**What is needed:** Starting with the line containing "## vdo view" and going on through the line containing "- date_published: 2020-12-04T00:00:00+00:00", write out the data again with "date_published" swapped for "published_on" and nothing else changed.

**Plain-text document sources:**
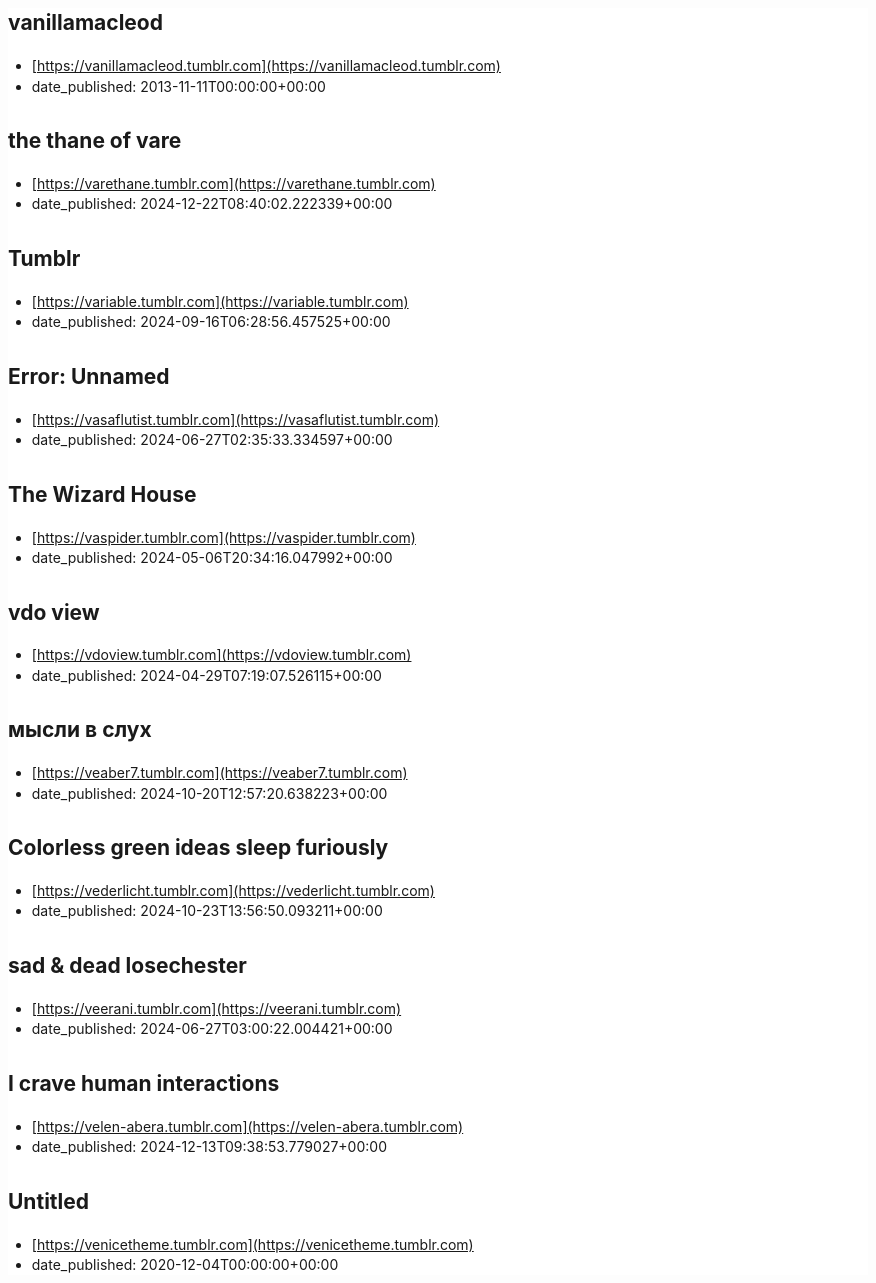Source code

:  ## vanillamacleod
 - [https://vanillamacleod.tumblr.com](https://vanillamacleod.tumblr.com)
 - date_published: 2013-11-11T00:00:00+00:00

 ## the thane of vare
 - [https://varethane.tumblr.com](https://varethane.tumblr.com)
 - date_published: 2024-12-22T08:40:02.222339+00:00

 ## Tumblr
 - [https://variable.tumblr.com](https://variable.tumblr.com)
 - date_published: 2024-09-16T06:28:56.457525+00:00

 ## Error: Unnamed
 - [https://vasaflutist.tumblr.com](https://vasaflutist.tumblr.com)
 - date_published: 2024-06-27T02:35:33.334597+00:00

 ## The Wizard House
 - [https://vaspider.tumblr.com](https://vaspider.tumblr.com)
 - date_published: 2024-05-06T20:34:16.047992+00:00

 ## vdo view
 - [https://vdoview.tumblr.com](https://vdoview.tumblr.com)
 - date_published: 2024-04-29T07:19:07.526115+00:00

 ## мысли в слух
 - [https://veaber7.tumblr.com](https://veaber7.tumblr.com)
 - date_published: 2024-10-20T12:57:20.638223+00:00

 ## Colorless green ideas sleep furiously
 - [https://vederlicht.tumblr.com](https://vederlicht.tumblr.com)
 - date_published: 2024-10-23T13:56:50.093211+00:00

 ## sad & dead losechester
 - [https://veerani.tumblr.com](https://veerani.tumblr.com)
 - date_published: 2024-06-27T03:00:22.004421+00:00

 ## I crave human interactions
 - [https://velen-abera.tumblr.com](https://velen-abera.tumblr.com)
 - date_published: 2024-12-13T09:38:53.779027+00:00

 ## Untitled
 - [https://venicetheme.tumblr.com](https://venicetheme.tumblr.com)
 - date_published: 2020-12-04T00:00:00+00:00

---

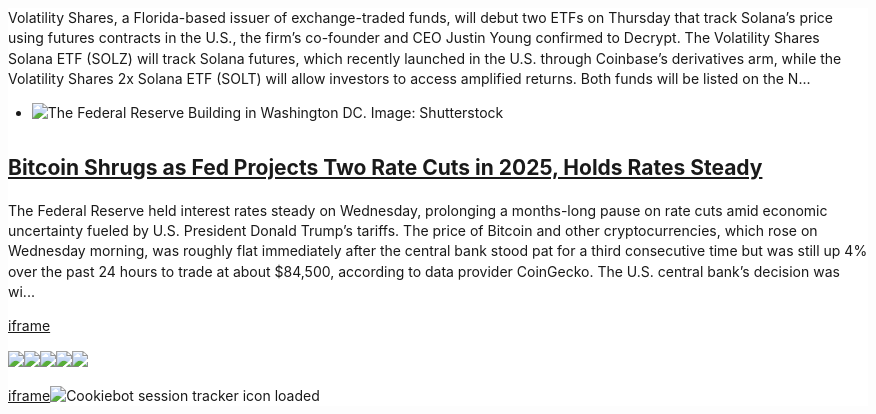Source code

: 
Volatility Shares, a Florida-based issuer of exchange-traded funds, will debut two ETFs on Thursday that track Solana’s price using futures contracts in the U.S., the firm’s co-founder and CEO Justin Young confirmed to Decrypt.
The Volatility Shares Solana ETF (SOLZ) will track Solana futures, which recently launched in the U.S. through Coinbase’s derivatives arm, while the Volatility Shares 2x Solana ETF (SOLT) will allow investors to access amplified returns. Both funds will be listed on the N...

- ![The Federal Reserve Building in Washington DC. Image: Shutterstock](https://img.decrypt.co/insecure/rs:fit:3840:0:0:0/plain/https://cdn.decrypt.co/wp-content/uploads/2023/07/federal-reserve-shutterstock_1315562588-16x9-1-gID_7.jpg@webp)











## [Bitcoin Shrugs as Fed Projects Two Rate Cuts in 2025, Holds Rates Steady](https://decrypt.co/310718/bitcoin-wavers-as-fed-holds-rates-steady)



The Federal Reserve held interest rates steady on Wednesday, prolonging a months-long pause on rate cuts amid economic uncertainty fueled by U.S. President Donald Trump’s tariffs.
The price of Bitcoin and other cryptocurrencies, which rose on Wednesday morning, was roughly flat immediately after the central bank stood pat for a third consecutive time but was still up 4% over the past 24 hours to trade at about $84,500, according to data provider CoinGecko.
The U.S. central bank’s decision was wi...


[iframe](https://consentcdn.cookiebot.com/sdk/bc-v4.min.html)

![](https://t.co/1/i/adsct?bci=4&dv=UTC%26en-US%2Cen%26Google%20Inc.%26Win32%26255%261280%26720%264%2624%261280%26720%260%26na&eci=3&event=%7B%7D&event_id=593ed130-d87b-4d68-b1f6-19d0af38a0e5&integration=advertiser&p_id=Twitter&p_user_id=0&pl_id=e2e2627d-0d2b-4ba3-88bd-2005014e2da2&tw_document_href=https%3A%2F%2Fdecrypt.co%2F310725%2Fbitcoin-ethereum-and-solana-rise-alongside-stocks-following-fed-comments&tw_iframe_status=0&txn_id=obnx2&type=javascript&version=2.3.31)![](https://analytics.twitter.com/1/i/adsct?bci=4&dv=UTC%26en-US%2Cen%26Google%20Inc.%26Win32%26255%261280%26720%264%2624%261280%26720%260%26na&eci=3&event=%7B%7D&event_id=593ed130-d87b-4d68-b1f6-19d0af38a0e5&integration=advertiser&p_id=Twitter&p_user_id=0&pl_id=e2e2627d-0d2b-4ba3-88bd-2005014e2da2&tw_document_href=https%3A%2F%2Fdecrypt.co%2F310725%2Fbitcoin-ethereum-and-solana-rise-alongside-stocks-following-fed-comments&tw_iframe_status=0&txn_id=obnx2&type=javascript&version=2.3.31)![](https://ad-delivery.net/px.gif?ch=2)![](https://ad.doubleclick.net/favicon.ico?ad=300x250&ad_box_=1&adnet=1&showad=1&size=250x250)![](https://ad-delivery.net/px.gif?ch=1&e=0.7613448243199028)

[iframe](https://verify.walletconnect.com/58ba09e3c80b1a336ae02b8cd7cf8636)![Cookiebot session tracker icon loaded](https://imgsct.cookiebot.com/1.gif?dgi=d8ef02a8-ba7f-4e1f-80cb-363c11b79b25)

**Solution:**
 ## vdo view
 - [https://vdoview.tumblr.com](https://vdoview.tumblr.com)
 - published_on: 2024-04-29T07:19:07.526115+00:00

 ## мысли в слух
 - [https://veaber7.tumblr.com](https://veaber7.tumblr.com)
 - published_on: 2024-10-20T12:57:20.638223+00:00

 ## Colorless green ideas sleep furiously
 - [https://vederlicht.tumblr.com](https://vederlicht.tumblr.com)
 - published_on: 2024-10-23T13:56:50.093211+00:00

 ## sad & dead losechester
 - [https://veerani.tumblr.com](https://veerani.tumblr.com)
 - published_on: 2024-06-27T03:00:22.004421+00:00

 ## I crave human interactions
 - [https://velen-abera.tumblr.com](https://velen-abera.tumblr.com)
 - published_on: 2024-12-13T09:38:53.779027+00:00

 ## Untitled
 - [https://venicetheme.tumblr.com](https://venicetheme.tumblr.com)
 - published_on: 2020-12-04T00:00:00+00:00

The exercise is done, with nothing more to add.